Franki (Sorry about the typo in the previous post)
You also wrote, "If they are different -- leave them be -- and spin again".
But again, surely this is exactly where you and Adrian faulted me - [to misquote Adrian] "You could keep getting that 'different' all day". (It is, after all, another 50/50 chance, just as mine was) I would suggest that this is the same 'lack of guarantee' that I was - rightly - corrected on.
Sorry if this sounds like being picky, but...
.
P.P.S.
And - as is only fair - here is mine to be perused and queried.
There are only three possible arrangements of these glasses
1)
A B
B A
2)
A A
B B
3)
A A
A B
As the solution allows either all upside down or all the right way up, it doesn't matter which is which as they are symmetrical (i.e. a reversal of all four makes no real difference) and as the lazy susan rotates there can be no preference as to which way around it is. So 1) 2) and 3) above cover all possible arrangements other than 'all four the same'.
Attempt one: a pair of opposites (i.e. diagonals or corners) are selected and, if the same, both are reversed; if different any one of the two is reversed.
Arrangement 1) becomes ?'all four the same'.
Arrangement 2) becomes an arrangement 3).
Arrangement 3) becomes - ?'all four the same'. - Or becomes an arrangement 1). - Or remains an arrangement 3).
However, we know in the case of the arrangement 3)'s what the majority is, it being the same as that which we increased by the change.
Attempt two: again we check a diagonal and reverse both if the same. If different we reverse that one known to be in the minority.
This makes arrangement 1) all four the same -
and makes arrangement 3) all four the same if the pair are different.
If they are the same it remains arrangement 3) with the minority known. Any arrangement 2) becomes arrangement 3) with the minority known. Thus we now only have Arrangement 3) with the minority known.
Attempt three: again we check a pair of opposites (i.e. diagonals) If different, we reverse the one known to be the minority, making all four the same. If the same, we reverse any one of them. This leaves only arrangement 2)
Attempt four: we check an adjacent pair (i.e. an edge or side) if they are the same we reverse both, making all four the same.
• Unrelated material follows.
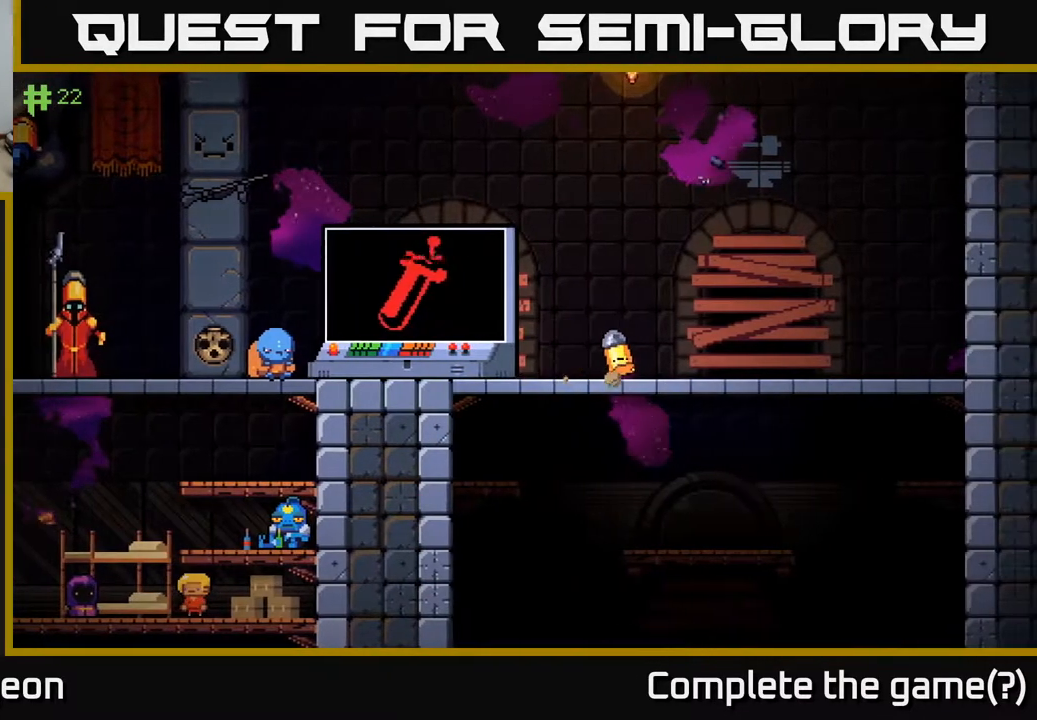
{"buttons": [], "left_stick": "down-right", "right_stick": "center", "events": [[33, "A", "down"], [150, "A", "up"], [317, "left_stick", "down-right"]]}
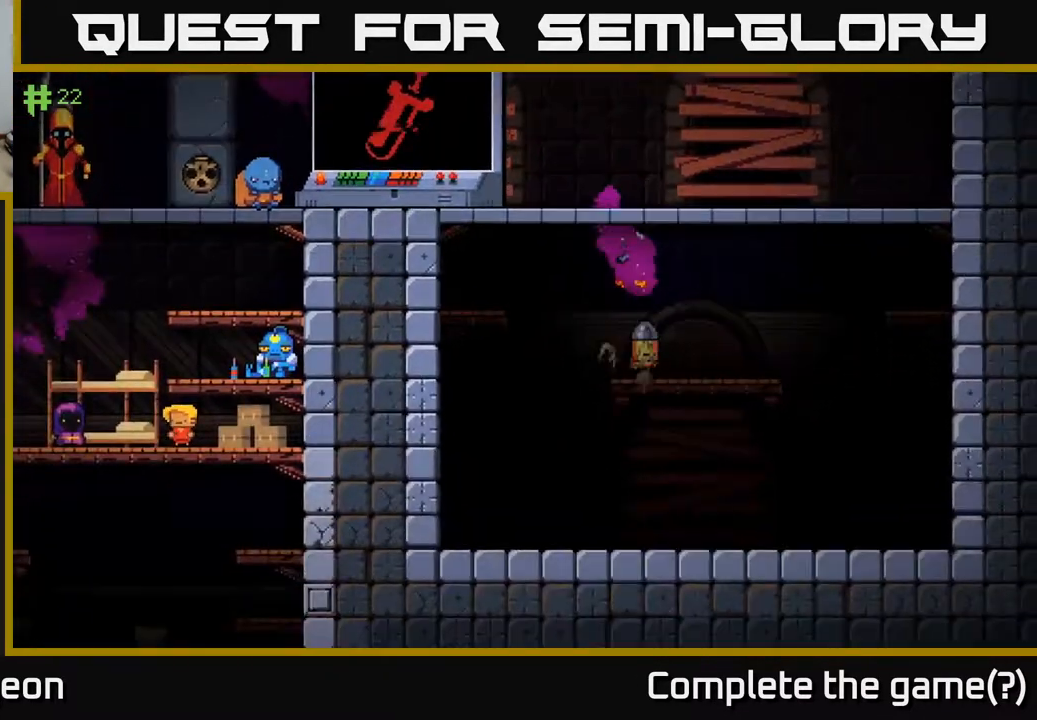
{"buttons": [], "left_stick": "center", "right_stick": "center", "events": [[50, "left_stick", "down"], [83, "A", "down"], [200, "A", "up"], [267, "left_stick", "down-right"], [367, "left_stick", "center"]]}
If they are different we reverse both, leaving only arrangement 1)
Attempt five: We check an opposite pair (i.e. a diagonal) and reverse both, making all four the same.
Mungo
My solution may be incorrect.
I really cannot tell right now -- but your question has me stumped for the moment (I'm working in my head -- and I gotta get out the glasses.
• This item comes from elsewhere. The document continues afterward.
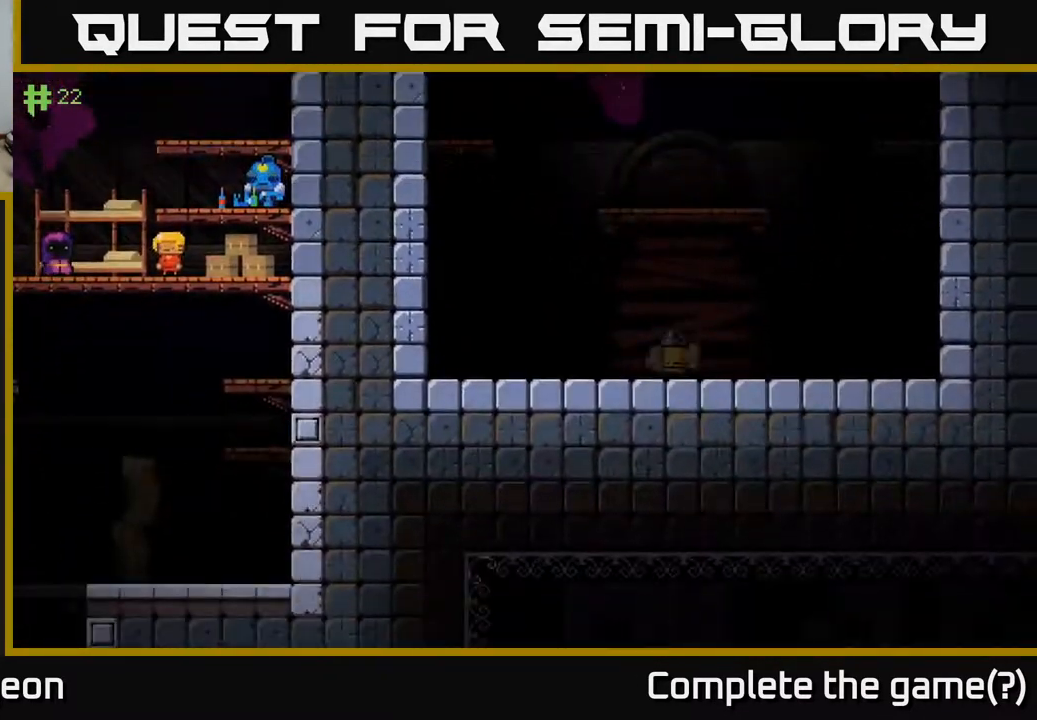
{"buttons": ["A"], "left_stick": "center", "right_stick": "center", "events": [[100, "A", "down"]]}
I got a lot of stuff to do. I'll get back to you tomorrow.
That will give me a chance to look at your solution.
I'm now pretty much convinced that my original solution is wrong. I've revised it and will publish it after I study Mungo's.
(And I may steal a couple of ideas from him if I find that after more testing my new solution does not work. :wink: But I think it does!)
Frank
My second query was a nonsense. It would have been a valid comment had you intended to keep trying the same approach until you did get the pair you wanted, but on re-reading, that is not what you were saying at all. First query stands, second query retracted - and I promise to read more carefully in the future.